DOCUMENT TEXT:
::::

[libre-riscv-dev] random testing is insufficient

Fri Jul 5 07:47:17 BST 2019

turns out that the code I saw was for testing the muxid tracking, not
for the fp code.

On Thu, Jul 4, 2019 at 11:37 PM Jacob Lifshay <programmerjake at gmail.com> wrote:
>
> I noticed that the code for testing 32-bit floating-point operations
> is generating 10 pairs of uniformly random 32-bit integers,
> reinterpreting them as 32-bit floats, then verifying that the
> floating-point HW produces the correct values for those 10 pairs. This
> testing is insufficient to catch even obvious errors, such as always
> returning 0 when any input is a NaN (made up flaw). Calculating the
> probability of having even 1 NaN among the 20 random inputs:
> Number-of-NaNs = 2^24-2 = 16777214
> P(number-is-NaN) = Number-of-NaNs/2^32 = 0.3906% (approx.)
> P(number-is-not-NaN) = 1 - P(number-is-NaN) = 99.6094% (approx.)
> P(20-numbers-are-not-NaN) = P(number-is-not-NaN)^20 = 92.4707% (approx.)
> P(1-or-more-NaNs-among-20-inputs) = 1 - P(20-numbers-are-not-NaN) =
> 7.5293% (approx.)
>
> The number of times the tests would need to be run to have a 50%
> chance of seeing 1 NaN is 8.85
>
> For cases where infinities (or zeros) are improperly handled, the test
> suite would need to be run 74.4 million (!!!) times to have a 50%
> chance of hitting even one input being infinity.

::::

TASK 1:
Please print the part of the post on random floating-point testing from "[libre-riscv-dev] random testing" down to "the fp code.", word for word.

RECORDS FOR THE EXERCISE:
::::

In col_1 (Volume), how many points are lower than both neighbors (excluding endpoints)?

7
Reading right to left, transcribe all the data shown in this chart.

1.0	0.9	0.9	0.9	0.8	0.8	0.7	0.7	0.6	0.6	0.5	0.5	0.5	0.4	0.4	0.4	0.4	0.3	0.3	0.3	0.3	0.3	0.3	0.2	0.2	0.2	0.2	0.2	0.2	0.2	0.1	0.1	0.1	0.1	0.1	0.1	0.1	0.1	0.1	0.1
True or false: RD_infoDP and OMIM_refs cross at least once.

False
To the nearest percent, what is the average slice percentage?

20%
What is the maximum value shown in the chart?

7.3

::::

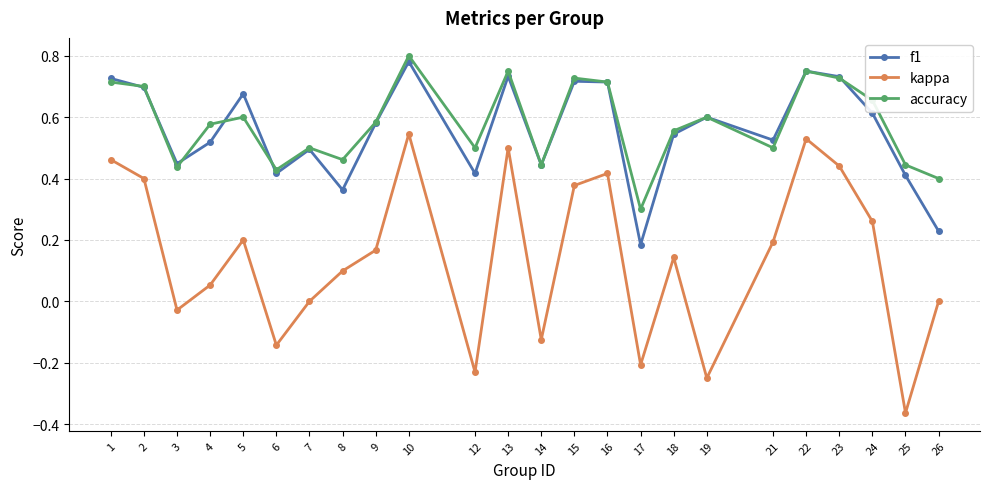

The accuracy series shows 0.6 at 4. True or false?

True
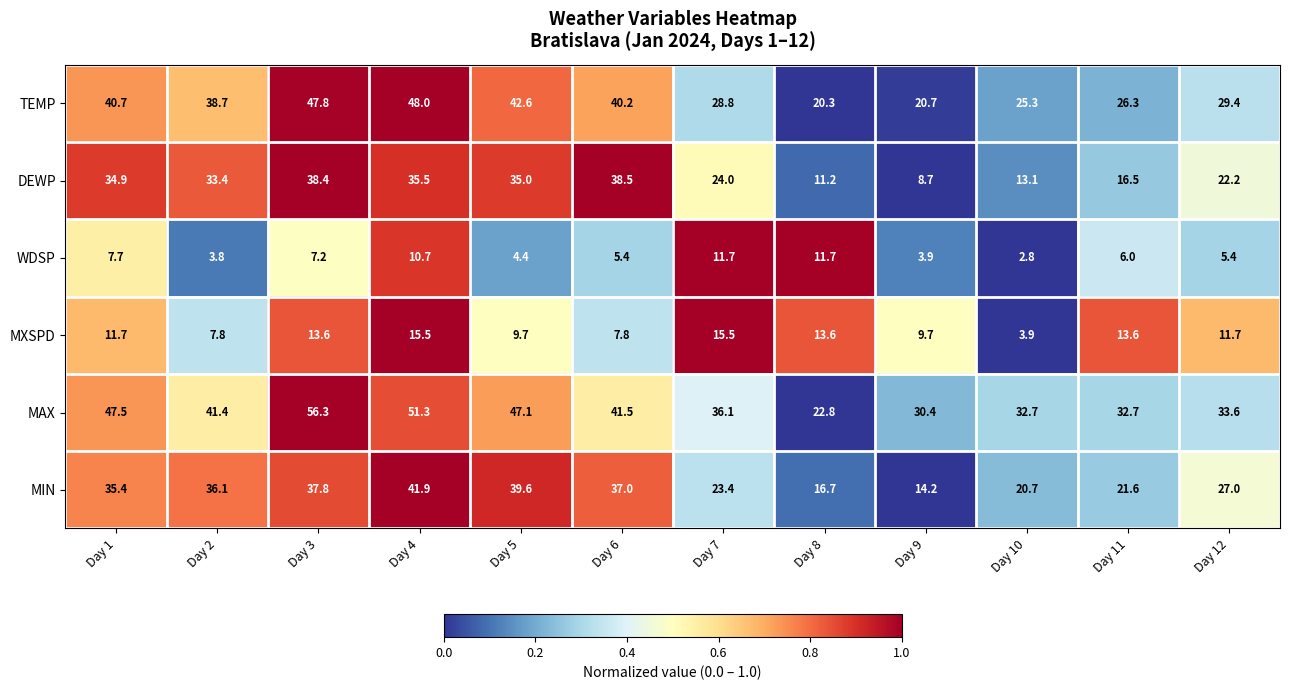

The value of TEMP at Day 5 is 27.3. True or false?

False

::::

TASK 2:
In the entries, output every line from the one containing "In col_1 (Volume), how" down to the one containing "What is the maximum value shown in the chart?", both included and unchanged.

EXERCISE RESPONSE 1:
[libre-riscv-dev] random testing is insufficient

Fri Jul 5 07:47:17 BST 2019

turns out that the code I saw was for testing the muxid tracking, not
for the fp code.

EXERCISE RESPONSE 2:
In col_1 (Volume), how many points are lower than both neighbors (excluding endpoints)?

7
Reading right to left, transcribe all the data shown in this chart.

1.0	0.9	0.9	0.9	0.8	0.8	0.7	0.7	0.6	0.6	0.5	0.5	0.5	0.4	0.4	0.4	0.4	0.3	0.3	0.3	0.3	0.3	0.3	0.2	0.2	0.2	0.2	0.2	0.2	0.2	0.1	0.1	0.1	0.1	0.1	0.1	0.1	0.1	0.1	0.1
True or false: RD_infoDP and OMIM_refs cross at least once.

False
To the nearest percent, what is the average slice percentage?

20%
What is the maximum value shown in the chart?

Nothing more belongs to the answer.